The New York Federal Reserve recently released new rules for entities looking to explore its monetary sector to reposition their money market. However, the move has cast doubt over the intention of the USD Coin (USDC) stablecoin issuer, Circle, to continue utilizing the Fed’s money market policies.
New York Fed Adjusts Monetary Guidelines
The New York Fed’s update comprised a revamp of its guidelines to determine the eligibility of counterparties to participate in the Reverse Repurchase Agreements (RRP). Furthermore, the updated rules might hinder the stablecoin issuer from accessing the Fed’s RRP.
It is worth noting that the RRP is a process where the financial regulator sells securities to qualified entities with an agreement to repurchase the assets at their maturity period. According to the New York financial watchdog, evaluating such a system is an extension of an existing business structure.
Moreover, the counterparty is not designed for the sole purpose of participating in the RRP. On Circle’s Reserve Fund, the New York Fed noted that it is a money market under the custody of the asset management firm BlackRock.
In addition, the regulator stated that the Circle Reserve Fund is one of the 2a-7 funds open to Circle and is ineligible under its guidelines. Meanwhile, the 2a-7 money market regulations aim to ensure that the funds are readily available for investors to access at any time.
Apart from this, funds under this category must have at least 10% of their total assets in daily liquid funds and 30% in weekly liquid assets. Additionally, approval of the Fed’s RRP program will allow the stablecoin creator to gain interest on excess funds, which it can invest in low-risk Treasury securities.
According to Raagulan Pathy, Circle’s vice president for the Asia-pacific region, the stablecoin issuer would like to keep its cash reserves with the Fed and leverage the Fed’s payment rail. Pathy revealed in an interview in March that this will allow Circle to stop depending on its traditional finance (TradFi) partners.

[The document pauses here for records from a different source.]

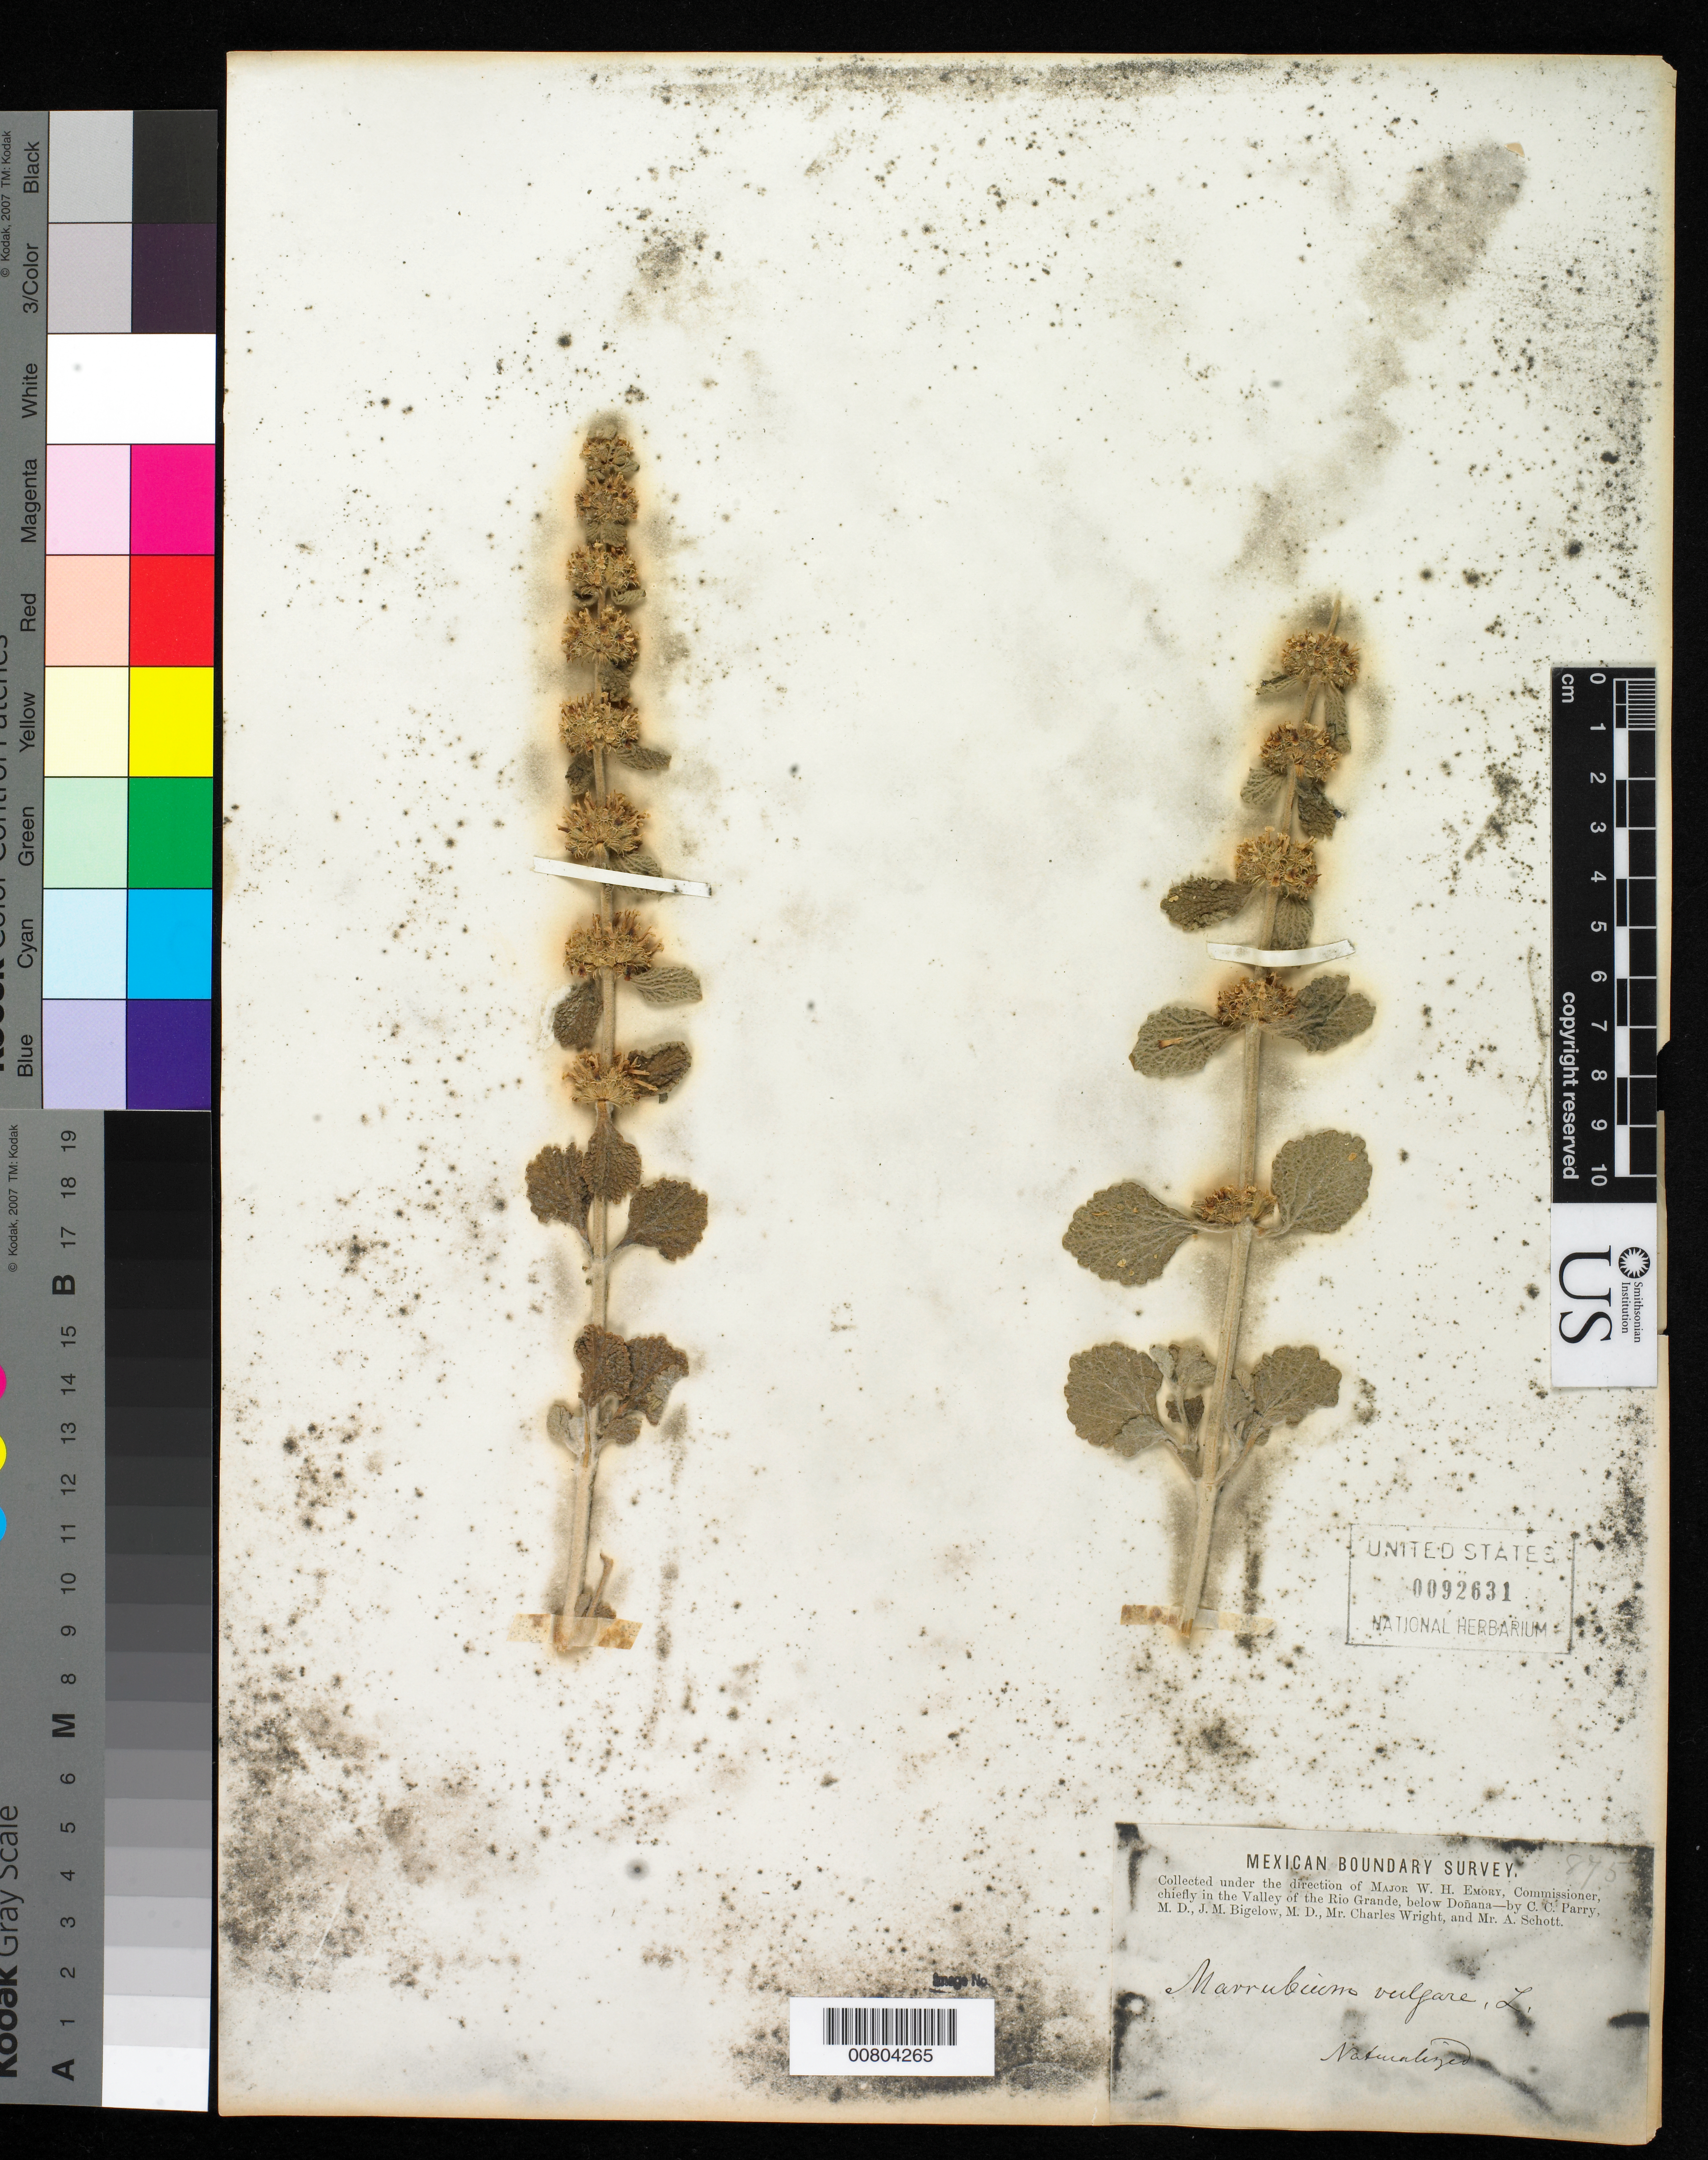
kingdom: Plantae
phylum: Tracheophyta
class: Magnoliopsida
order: Lamiales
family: Lamiaceae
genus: Marrubium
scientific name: Marrubium vulgare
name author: L.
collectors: C. C. Parry, J. M. Bigelow, C. Wright & A. C. V. Schott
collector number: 875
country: United States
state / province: New Mexico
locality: Valley of the Rio Grande, below Doñana, New Mexico.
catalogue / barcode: US 92631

Circle Eyes More Banking Partnership
Over the past few weeks, Circle has shifted its focus to getting into strategic partnerships with banks as part of its global move to ensure stability for its asset. Last month, Pathy explained that the move became necessary after USDC’s value depegged from $1 following the collapse of Silicon Valley Bank (SVB), one of the banks where Circle keeps its cash reserves.
March 2023 saw stablecoins face massive uncertainty after the bank crisis involving three crypto-friendly banks and the subsequent order by the US Securities and Exchange Commission (SEC) to Paxos to stop minting its BUSD coins. However, even before the recent regulatory action against Paxos, data between September 2022 and February 2023 showed a massive redemption of stablecoins.
Observers believe that the increasing withdrawals of stablecoins led to the bank runs that affected Signature Bank, Silvegate Bank, and Silicon Valley Bank (SVB). According to the blockchain analytic platform Whale Alert, stablecoins have declined in market capitalization since November 2022.
Meanwhile, Circle began injecting funds into its Reserve Fund initiative last November as part of its plan to mitigate the risks of its asset to holders.